Machine Learning Model Comparison: Accuracy with Uncertainty
A dot plot with uncertainty bands is ideal when comparing model performance: it shows both the average result and the variance. Highlighting the best model in a contrasting colour immediately directs the reader's eye to the conclusion, so they don't have to rank the rows themselves. The take-away annotation at the bottom reinforces the message in plain language, which is especially valuable in clinical or cross-disciplinary research where not all readers will interpret a chart independently.
Distribution of Patients in Three Treatment Groups
When group sizes are highly unequal, a horizontal bar chart makes the imbalance impossible to miss.
ISMF Contour Plot: T₂s,ex vs T₂f,ex Parameters
Contour plots let you show how a third variable responds to two inputs simultaneously. A sequential single-hue palette (light → dark blue) works well here because the variable has no meaningful zero — readers intuitively read darker as higher without needing to learn a colour code.
Average Monthly Precipitation by Decade
With many overlapping lines, highlighting a single focal series in a strong colour (here, the 2020s in red-orange) while fading the rest to grey-blue draws the eye exactly where you want it. The reader sees the context and the story in one glance.
Frequency of Statistical Tests Across Studies
A lollipop chart is a leaner alternative to a bar chart — the thin stem reduces ink without losing any information.

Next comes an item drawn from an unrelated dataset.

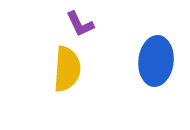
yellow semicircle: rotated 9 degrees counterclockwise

It works especially well when one value dominates (Category A at 22, nearly double the rest), because the long stem makes the outlier visually dramatic.
Prevalence of Eye Diseases by Age & Sex (2000 and 2011)
Arranging eight panels on a shared grid lets the reader compare diseases, sexes, and time points without re-learning the axes. Consistent y-axis scales across rows are critical here — rescaling each panel independently would make small conditions look as prominent as common ones.
Incidence of Eye Diseases by Age & Sex (2000–2011)
When the story is about relative differences between groups rather than absolute scale, small multiples arranged horizontally work better than a single crowded panel.
Trends in Sudden Unexpected Infant Death, 1990–2022
Showing the same data in three chart types side by side — bar, line, and stacked area — lets the reader choose the frame that answers their question. Annotating a key event (the 1994 Back to Sleep campaign) directly on each panel ties the visual to the narrative without forcing the reader to cross-reference the caption.